TEXT PASSAGE:

>>

In the second use case we have Chris Lintott from Zooniverse fame on board to apply MICO technologies to their Citizen Science platforms which have a user base of about 900,000 people. The MICO and Zooninverse teams are equally excited to be working together. As one of the MICO team members said, with Zooninverse on board, I hope to be able to tell my kids that…

I am building MICO to save lives

Making MICO a success will also depend on how easy the technology will be to access and configure. For this reason the underlying frameworks that wrap the cross-media extractors and querying engines will be the Apache projects Marmotta and Stanbol. Apache Stanbol will be the general purpose semantic analysis framework which will be plugged into the general purpose linked data publishing platform Apache Marmotta. These two frameworks combined ensure that developers, application builders and platform integrators can easily access and configure the MICO tools. At the kick-off meeting the two project were presented and demonstrated by the founding members Rupert Westenthaler for Apache Stanbol and Thomas Kurz for Apache Marmotta. 

In the final session dealing with project communication, the coordinator stressed the importance of putting as much of the MICO work and results in the public space.

MICO with its open source foundation will engage the public in an open development dialogue.

The benefits of an open development dialogue approach is the ability to leverage on an engaged group of third-party developers and users to provide continuous testing and development feedback, that goes far beyond the capacity of the project consortium, as well as increase the user base for technology take-up.

<<

TO BE DONE:
a) Answer these questions about the MICO passage:
(i) About how large is the user base of the Zooniverse Citizen Science platforms?
(ii) Which Apache project will be the general purpose semantic analysis framework?
(iii) Who presented Apache Marmotta at the kick-off meeting?
b) Reproduce the MICO passage word for word, everything from "MICO with its" down to "for technology take-up.".

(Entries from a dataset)
>>

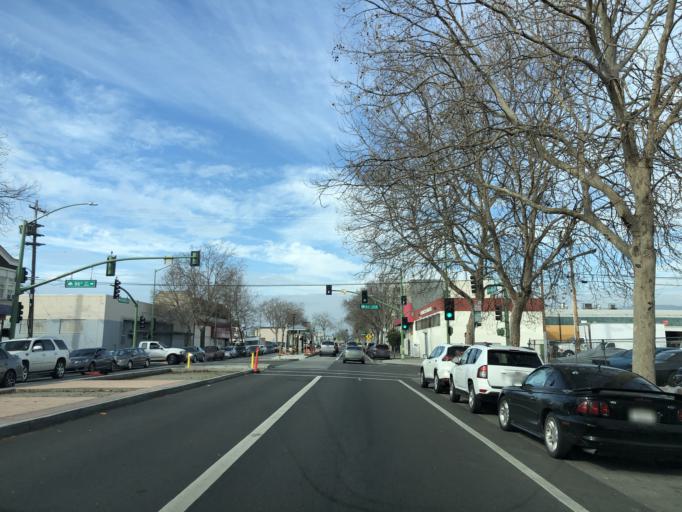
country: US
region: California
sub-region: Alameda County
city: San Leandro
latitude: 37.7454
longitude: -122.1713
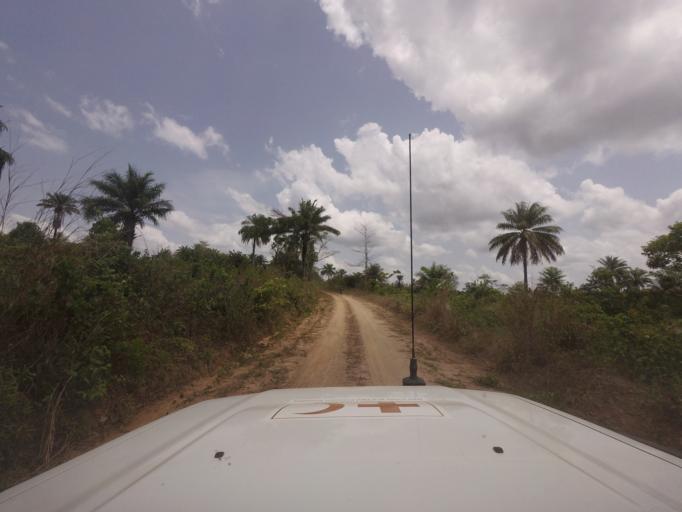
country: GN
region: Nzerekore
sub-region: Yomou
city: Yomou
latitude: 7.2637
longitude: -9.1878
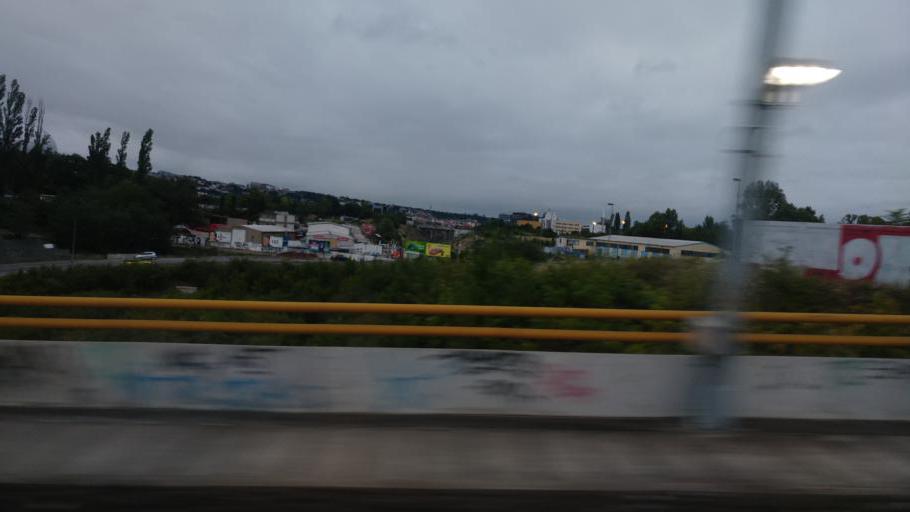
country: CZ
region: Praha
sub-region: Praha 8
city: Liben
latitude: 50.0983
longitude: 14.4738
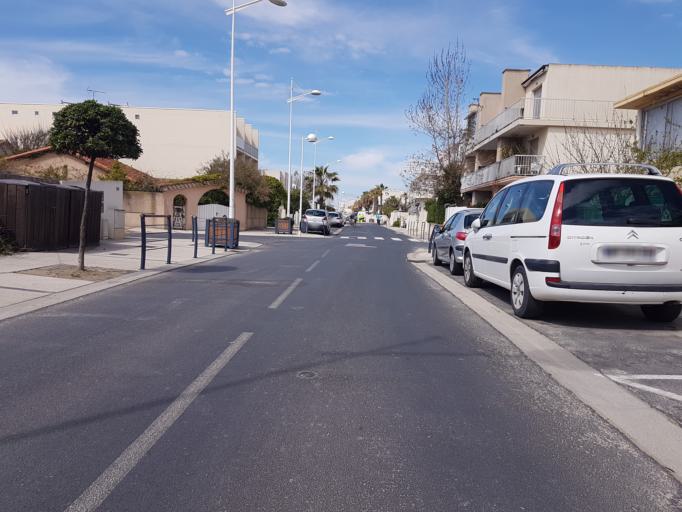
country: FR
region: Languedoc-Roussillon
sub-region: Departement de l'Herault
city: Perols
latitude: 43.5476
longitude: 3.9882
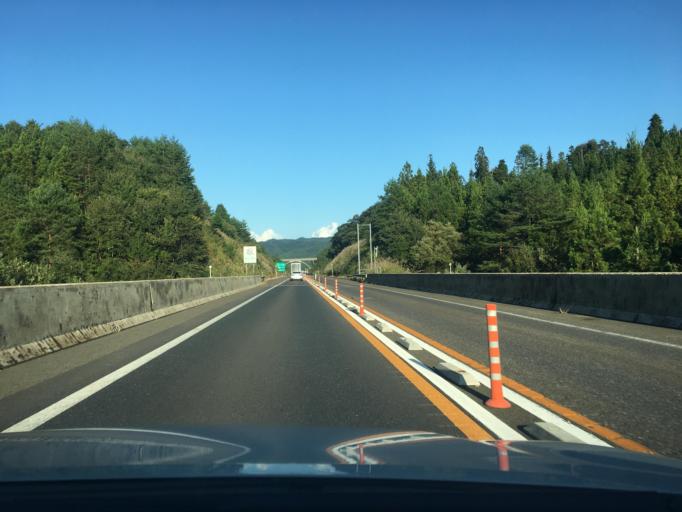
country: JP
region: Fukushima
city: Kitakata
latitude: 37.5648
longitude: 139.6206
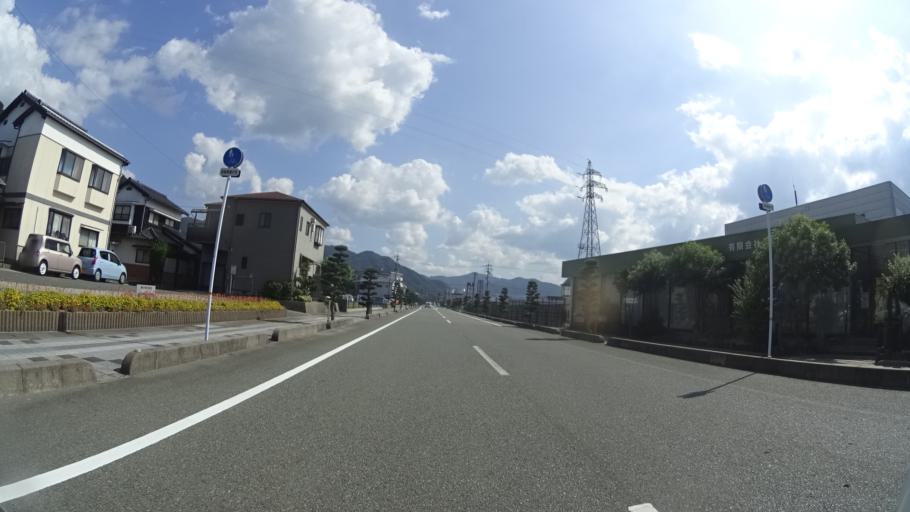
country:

<<

TASK-BY-TASK ANSWERS:
a)
(i) About 900,000 people.
(ii) Apache Stanbol.
(iii) Thomas Kurz.

b)
MICO with its open source foundation will engage the public in an open development dialogue.

The benefits of an open development dialogue approach is the ability to leverage on an engaged group of third-party developers and users to provide continuous testing and development feedback, that goes far beyond the capacity of the project consortium, as well as increase the user base for technology take-up.